The Space Launch System (SLS) was taken back to the garage for repairs in April, so engineers could fix a faulty helium check valve and the source of a hydrogen leak.

The space agency had rolled out the rocket and the Orion spacecraft to a launch pad in Florida for fuelling and a practice launch countdown, in a process known as a wet dress rehearsal.

However, after three failed attempts, the world's most powerful rocket was taken back to the Vehicle Assembly Building for repairs.

While the rocket did make some progress during the test, complete fuelling and pressurisation did not take place, neither did the countdown sequence that allows engineers to measure important details.

The SLS will be brought again to the launch pad at Kennedy Space Centre on June 6, with another test attempt planned for June 19.

“Engineers successfully completed work on items identified during the previous wet dress rehearsal tests, including replacing and testing an upper stage check valve and fixing a small leak within the tail service mast umbilical ground plate housing,” said Nasa on its website.

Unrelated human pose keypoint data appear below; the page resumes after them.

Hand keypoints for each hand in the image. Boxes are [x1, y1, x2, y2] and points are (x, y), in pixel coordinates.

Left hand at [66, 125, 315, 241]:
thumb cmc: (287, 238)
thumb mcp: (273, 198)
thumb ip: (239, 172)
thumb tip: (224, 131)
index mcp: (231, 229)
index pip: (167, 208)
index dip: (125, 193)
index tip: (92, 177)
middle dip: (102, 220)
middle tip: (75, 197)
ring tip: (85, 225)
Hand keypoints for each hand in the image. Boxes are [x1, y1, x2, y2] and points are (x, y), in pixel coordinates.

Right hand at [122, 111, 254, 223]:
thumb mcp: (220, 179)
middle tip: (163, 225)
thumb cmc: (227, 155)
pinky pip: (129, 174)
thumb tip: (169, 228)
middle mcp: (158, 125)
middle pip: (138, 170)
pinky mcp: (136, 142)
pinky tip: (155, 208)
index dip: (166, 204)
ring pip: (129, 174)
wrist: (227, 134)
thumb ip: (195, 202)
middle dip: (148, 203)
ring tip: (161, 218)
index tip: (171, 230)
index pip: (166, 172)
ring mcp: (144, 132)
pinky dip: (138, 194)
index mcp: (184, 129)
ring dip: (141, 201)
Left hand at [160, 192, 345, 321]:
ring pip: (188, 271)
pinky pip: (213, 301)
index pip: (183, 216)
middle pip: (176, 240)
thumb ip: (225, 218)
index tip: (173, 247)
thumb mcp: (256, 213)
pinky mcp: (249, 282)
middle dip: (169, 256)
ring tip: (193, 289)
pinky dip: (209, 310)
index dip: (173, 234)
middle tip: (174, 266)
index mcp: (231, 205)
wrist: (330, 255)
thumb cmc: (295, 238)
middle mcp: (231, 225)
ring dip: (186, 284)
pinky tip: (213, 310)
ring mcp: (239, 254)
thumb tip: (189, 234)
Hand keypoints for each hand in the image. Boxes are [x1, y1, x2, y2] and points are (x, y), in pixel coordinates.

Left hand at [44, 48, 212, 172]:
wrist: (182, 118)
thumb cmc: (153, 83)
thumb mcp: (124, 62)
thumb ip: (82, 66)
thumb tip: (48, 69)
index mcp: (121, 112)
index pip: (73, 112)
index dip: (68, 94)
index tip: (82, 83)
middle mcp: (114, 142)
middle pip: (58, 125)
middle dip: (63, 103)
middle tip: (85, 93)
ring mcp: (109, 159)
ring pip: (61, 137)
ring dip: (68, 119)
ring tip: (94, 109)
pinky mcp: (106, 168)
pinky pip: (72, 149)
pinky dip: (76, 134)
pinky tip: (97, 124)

“Teams also completed some tasks originally scheduled to take place in the Vehicle Assembly Building after wet dress rehearsal.”

After the test, Nasa hopes to launch the rocket as part of the Artemis 1 mission.

The mission will be the first under the Artemis programme, which seeks to build a sustainable human presence on the Moon and land the next man, first woman and first person of colour on the lunar surface.

The test flight was expected to take place in the summer, but because the wet dress rehearsal has not been completed yet, it will likely take place later this year.

“The rehearsal is the final test needed before launch, and calls for Nasa to test the system, including operations to load propellant into the rocket’s tanks, conduct a full launch countdown and demonstrate the ability to recycle the countdown clock,” said Nasa.

The tanks will also be drained to give scientists an opportunity to practise the timelines and procedures they will use for launch, the US space agency said.

During launch, the SLS will take off with 3,991 tonnes of thrust, soaring at speeds of 40,233 kilometres per hour in about eight minutes to reach space. It will deliver Orion into its intended orbit, where it will begin its journey towards the Moon.

The spacecraft will fly 100 kilometres above the Moon’s surface and then use its gravitation force to be captured into an opposite orbit about 70,000km from the Moon.

It will stay there for about six days to collect data and to allow mission control to measure the spacecraft’s performance.

The launch of Artemis 2 is planned for 2024 and includes a crewed mission that will orbit the Moon.

Artemis 3, the first human lunar mission under the programme, has been delayed until 2025.